2006年7月24日(月)「しんぶん赤旗」
障害者施設
運営危機、廃業検討も
厚労省調査 自立支援法施行で
厚生労働省が都道府県と政令・中核市を対象に行った障害者自立支援法施行状況調査では、国から施設に支払われる報酬単価の切り下げや、支払い方式の変更で、「九月末で廃業を検討している事業所もある」(鳥取県)などと、運営が立ち行かなくなっている障害者施設があることが分かりました。
東京都は、事業者の運営状況について「大きな減収につながっている」と回答。
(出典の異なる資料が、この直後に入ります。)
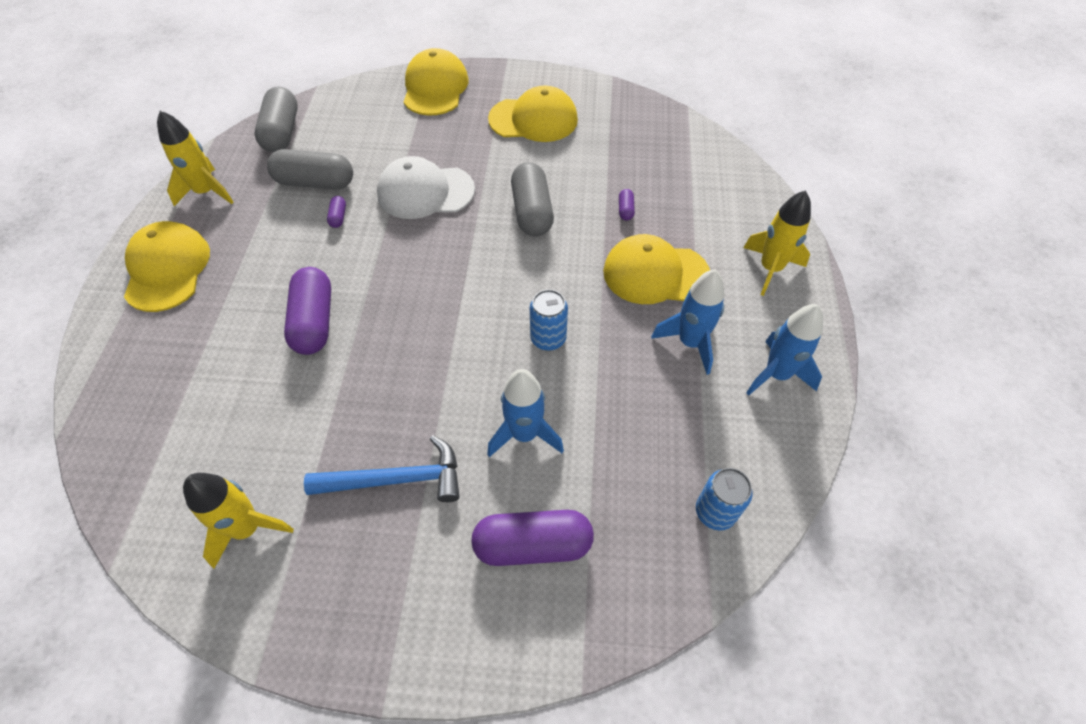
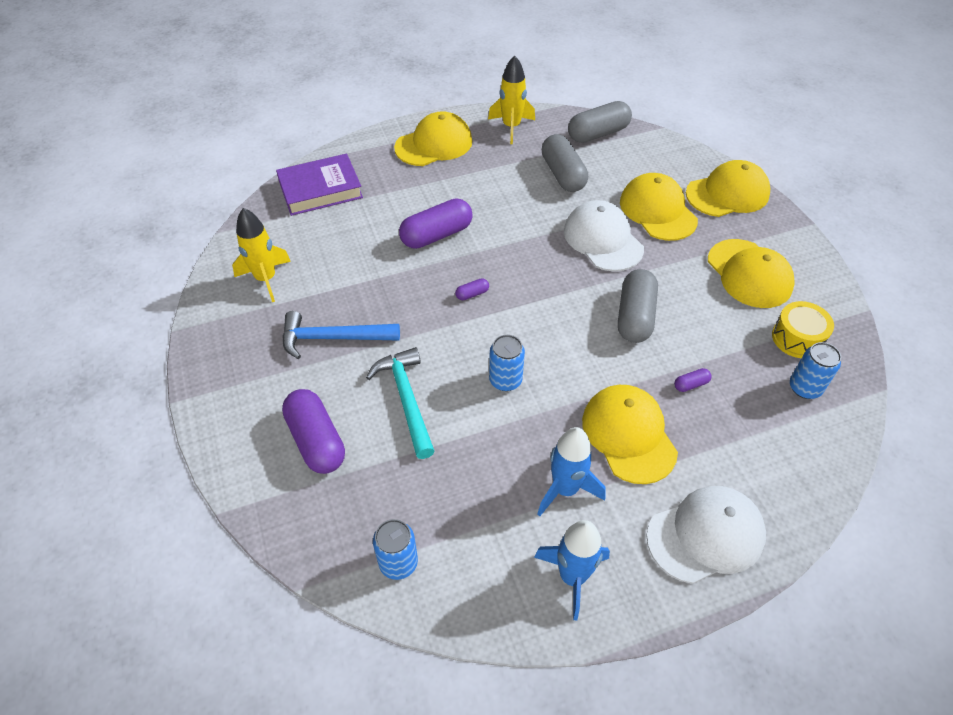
camera: 65 degrees right, 5 degrees down
(137, 413) = (320, 189): none -> purple book
(338, 217) = (539, 202): purple capsule -> purple capsule (472, 294)
(396, 479) = (333, 338): blue hammer -> blue hammer turned 120 degrees clockwise
(419, 139) = (657, 211): none -> yellow cap
(524, 434) = (406, 399): blue rocket -> turquoise hammer
(532, 212) = (635, 316): grey capsule -> grey capsule turned 45 degrees counterclockwise
(616, 126) = (797, 338): none -> yellow drum
(664, 146) = (804, 388): none -> blue can
(770, 269) = (706, 535): yellow rocket -> white cap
報酬単価の支払い方法がこれまでの月額から、日額に変更された影響をあげました。
また日額方式の影響として「法施行以前は施設の入所者が医療機関に入院した際には、入院先からの要請によって、施設職員が一日一回程度入院先まで行き、身の回りの世話をすることがあった。施行後はできないというケースがある」とのべています。
大阪府は、主な障害者施設(九十九施設)の昨年四月収入実績と今年四月を比較。おおむね百万円を超える減収になっているとして、「施設関係者からも『運営していけない状況である』と懸念の声が上がっている」と回答しています。
「多くの事業所は、減収分を人件費削減(人員削減、パート化等)で対応しようとしている」(長野県)との指摘もあり、「現行の報酬単価ではサービスの質を落とさず運営することが難しいので、保障をしてほしい」(福岡県福岡市)「適切な運営ができるような、報酬、単価の改正をお願いしたい」(新潟県新潟市)などの要望もあります。
「運営費や在宅サービス等について、独自事業などを展開できない市町村の障がい福祉施策は、壊滅するのではないでしょうか」。自立支援法の下ですべての障害福祉サービスや事業が新しくされ十月から移行が始まるなか、大分市の担当者は国と地方の新事業への負担割合について、危機感を募らせています。
このほか公正な障害程度区分認定を行う上で不安や困難があること、低い単価や補助金が少ないため、小規模作業所などが新事業への移行ができないとの声が報告されています。